“If I am going to make money as a writer, I have to learn to write fiction.” Where did that idea come from?
Tell that to nonfiction writers Philip Yancey and Os Guinness and David Jeremiah. Tell that to Kay Arthur and Lee Strobel. Has anybody told Thomas Friedman or Stephen Covey they need to write fiction if they are going to be successful? C. S. Lewis didn’t simply write The Chronicles of Narnia. He also wrote Mere Christianity.
People who help change their world are often nonfiction writers who influence minds and hearts in a way that fiction can’t. Jerry B. Jenkins may be most known for his fiction, but he has written almost as much nonfiction. He is a successful writer who knows how to do both. Why be a bird trying to fly with only one wing?
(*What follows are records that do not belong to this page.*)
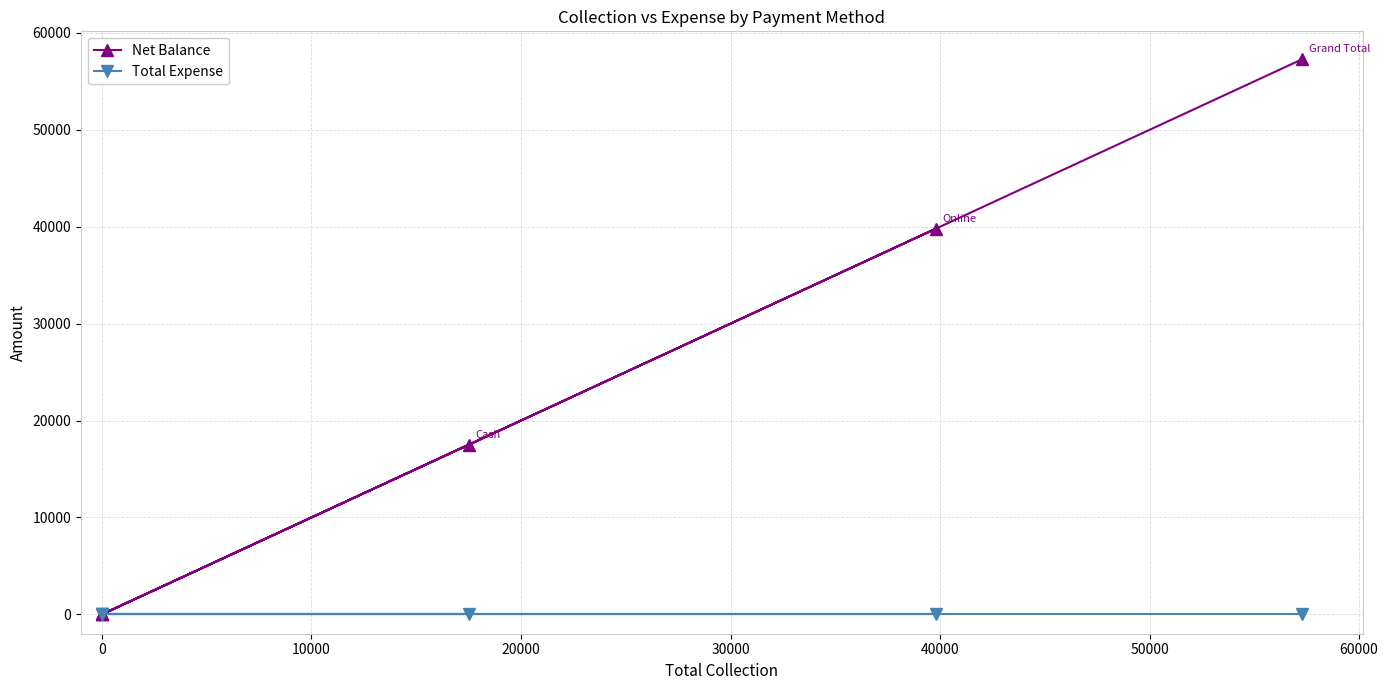

True or false: Net Balance has more than 0 interior local peaks.

True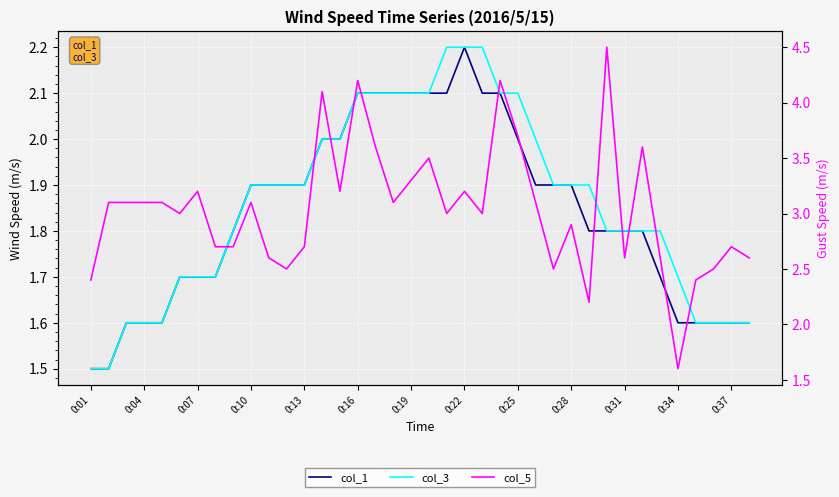

The value of col_1 at 14 is 2.0. True or false?

True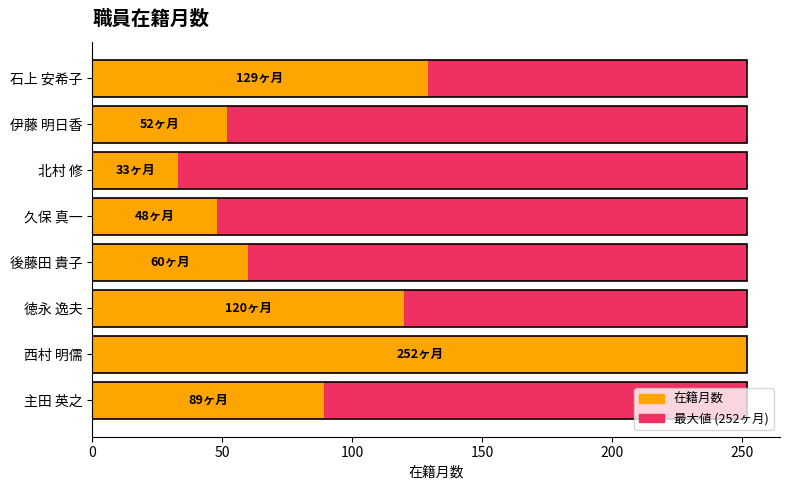

List the series in order of their peak value, lowest first.

最大値 (252ヶ月), 在籍月数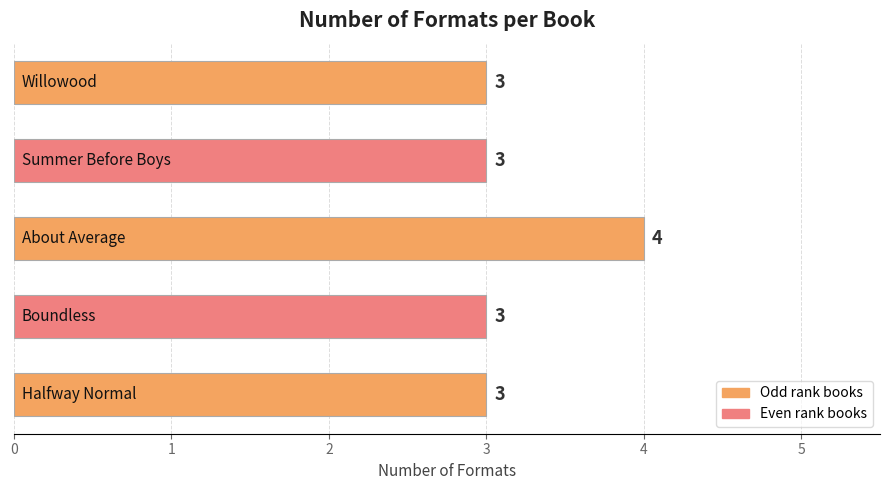

Are the bars horizontal?

Yes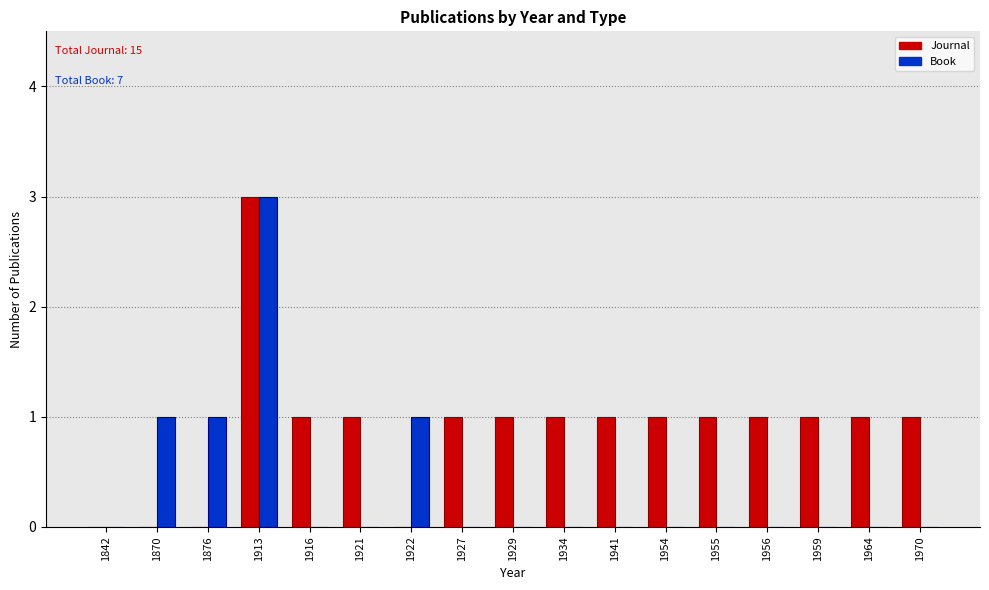

What is the sum of all Journal values?

15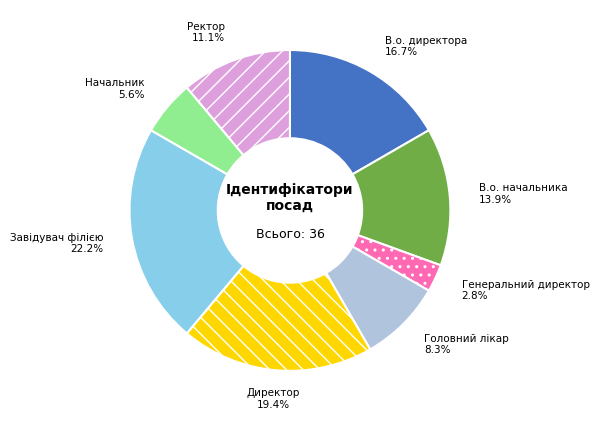

Which has a higher value, Директор or Завідувач філією?

Завідувач філією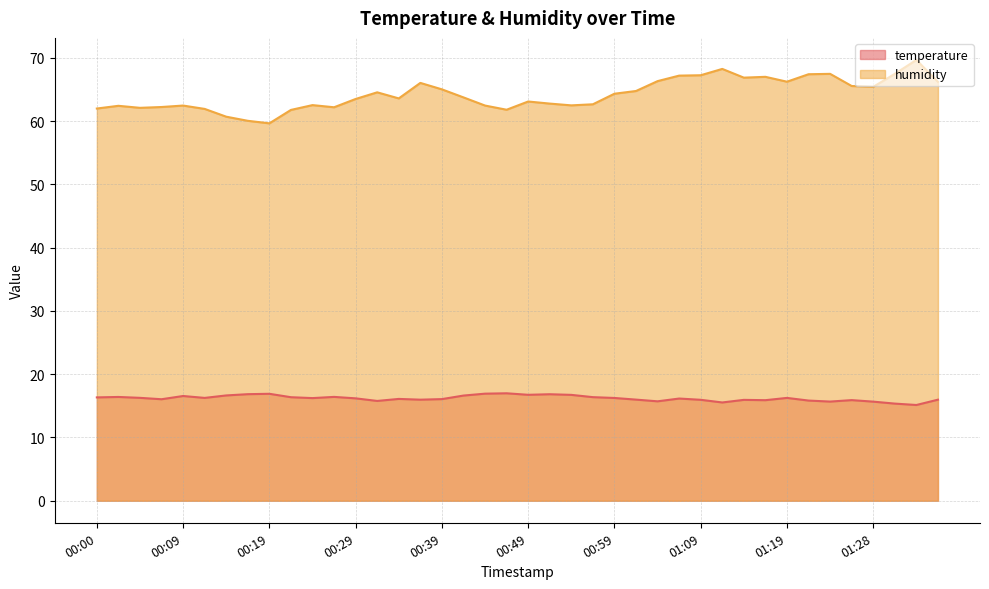

What is the sum of all humidity values?

2568.8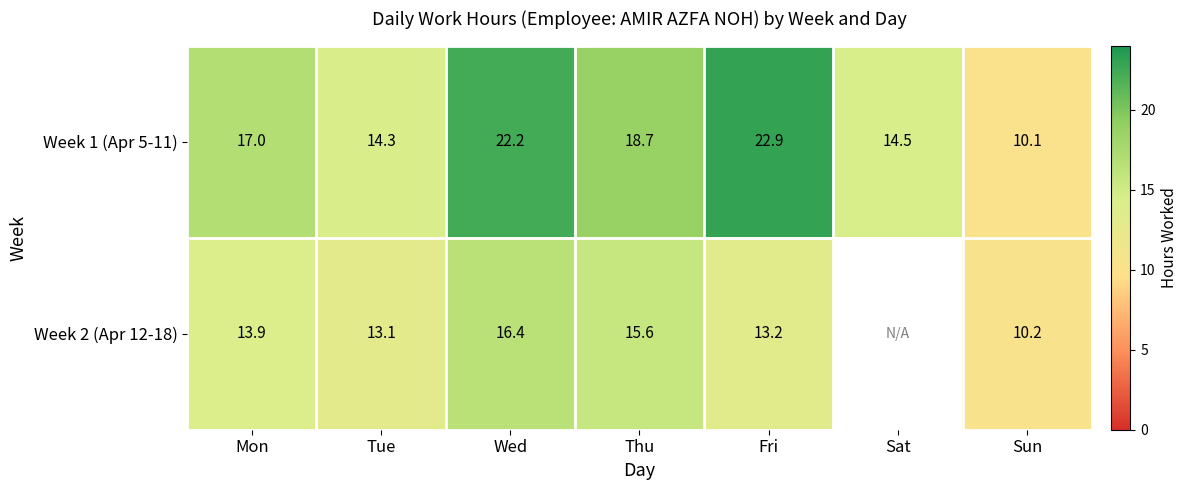

What is the difference between the highest and lowest values at Sun?

0.1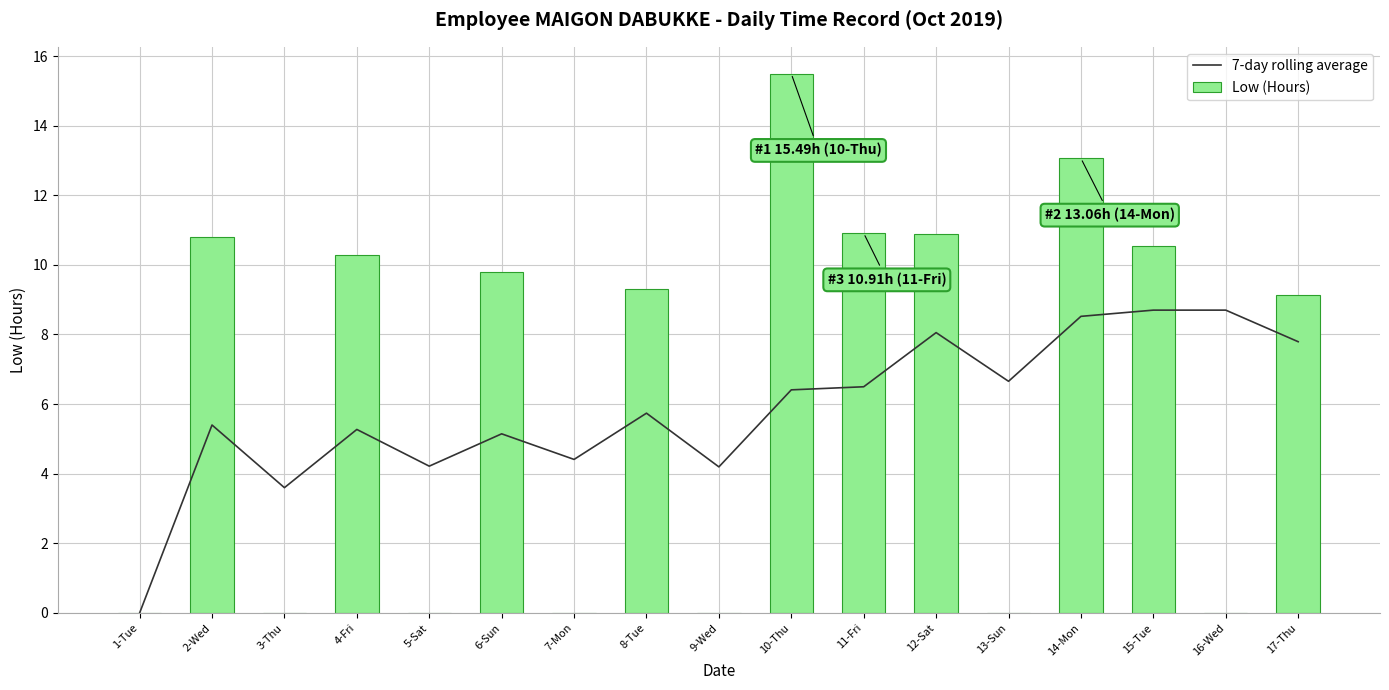

What is the difference between the 7-day rolling average values at 6-Sun and 13-Sun?

1.5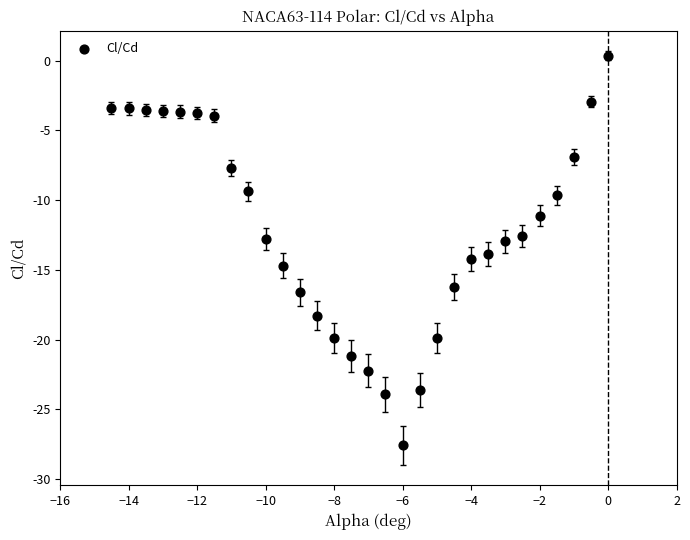

What is the range of Y values (max minus min)?

27.9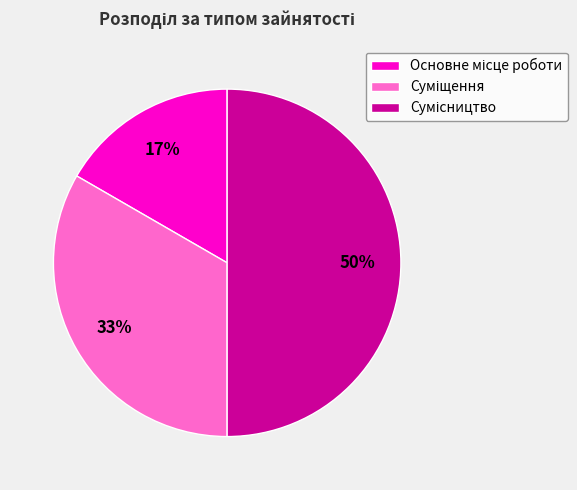

To the nearest percent, what is the difference between the largest and smallest slice percentages?

33%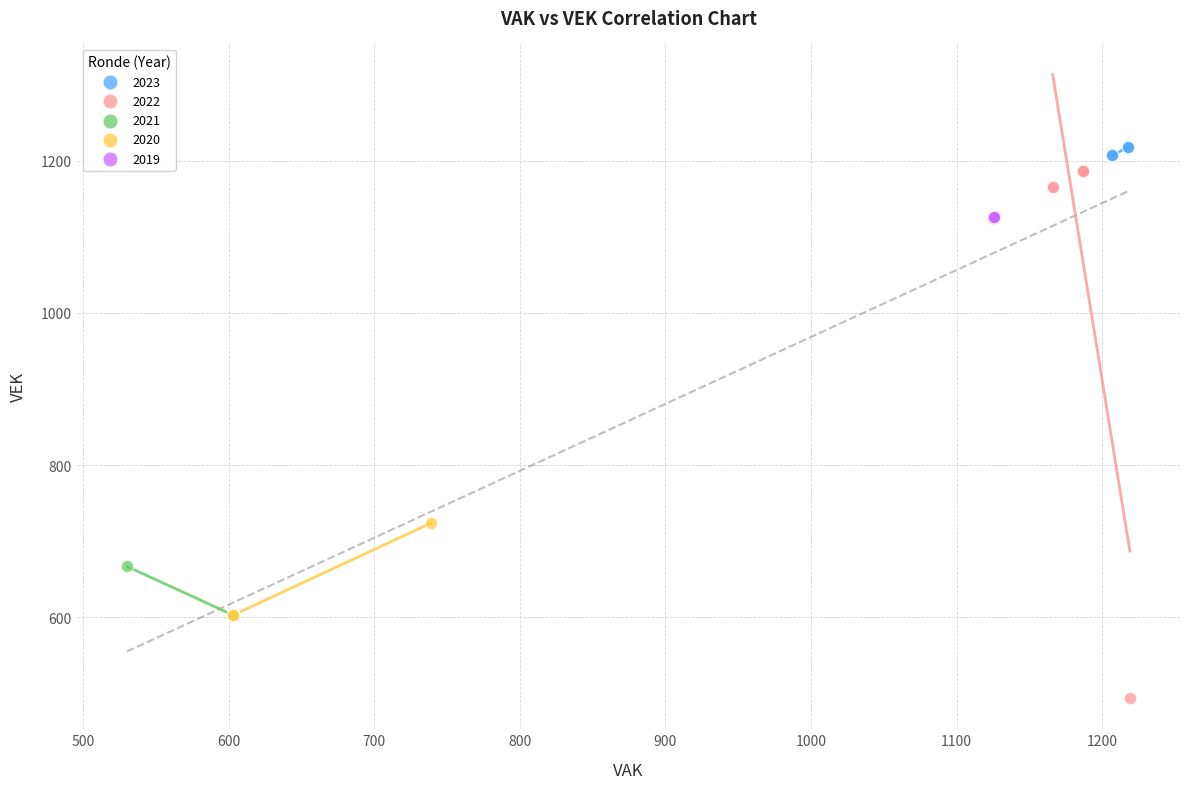

Which series has the largest Y range (max minus min)?

2022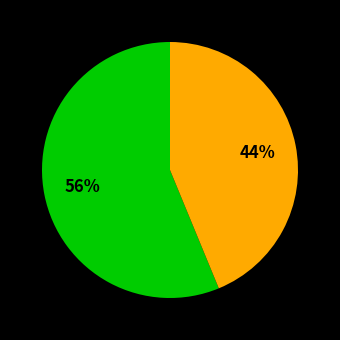

Is there any slice that represents more than half of the pie?

Yes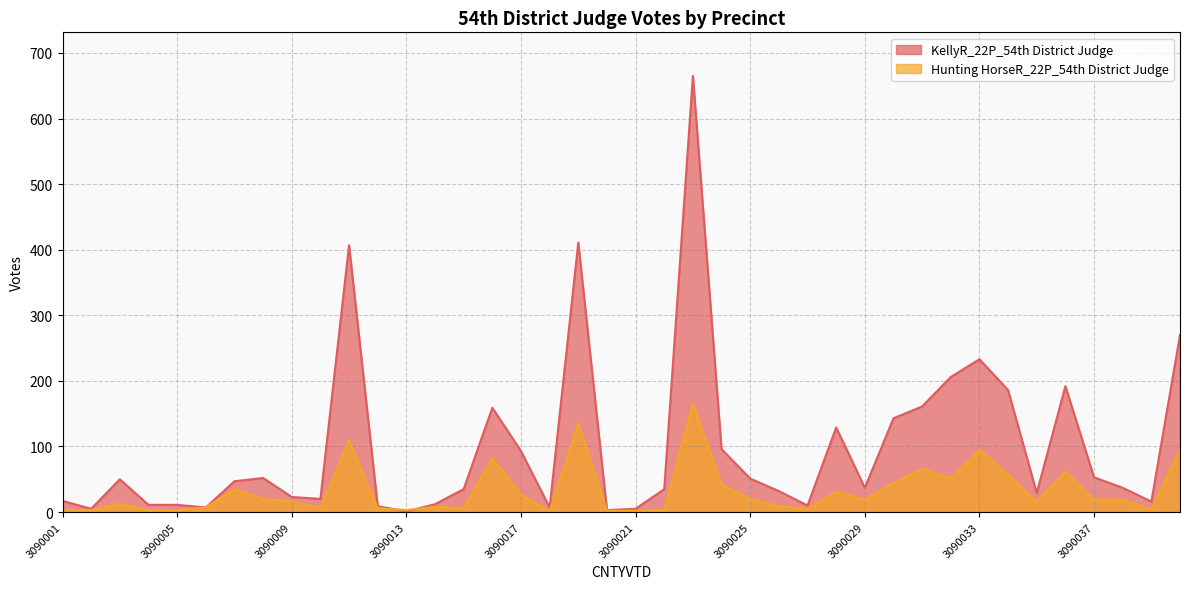

Count the number of categories in the chart.

40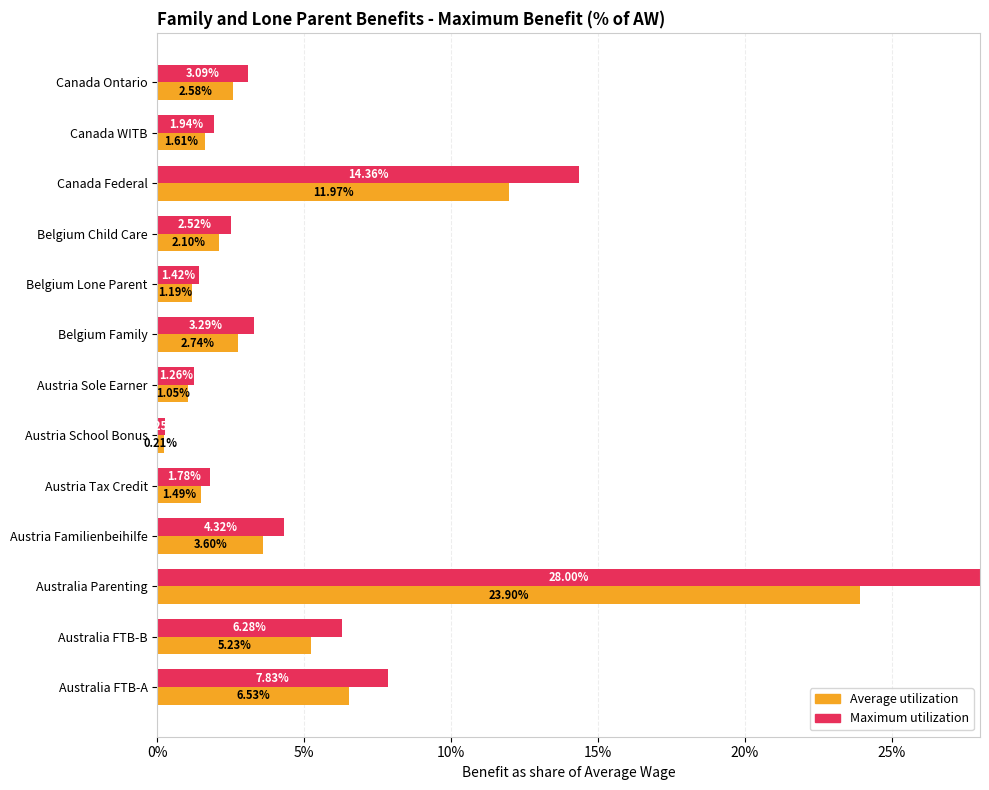

List the series in order of their peak value, lowest first.

Average utilization, Maximum utilization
Each of my own 15 books is nonfiction. Even the ones long out of print are still being read and passed along. I hear from people who have read my books years after they were published. Nonfiction isn’t a read-once-and-give-it-away project. Nonfiction speaks to people who understand the value of the transformed mind. Fiction as entertainment is fun; fiction can even make a culture-altering point, such as Harriet Beecher Stowe’s Uncle Tom’s Cabin. But year in and year out, nonfiction is the genre that makes the greatest and longest-lasting impact on people’s lives.
Is your ship listing?
If a writer’s ship is listing to one side—the fiction side—the ship won’t move as well. We need writers who are balanced, who can write fiction and nonfiction. It takes research, accuracy, attribution, and substantiation to write strong nonfiction. But most of those skills are also part of the fiction writer’s life. So the fiction writer can also craft nonfiction. And, by the guidance of God, the next powerful, life-changing nonfiction writer may be you.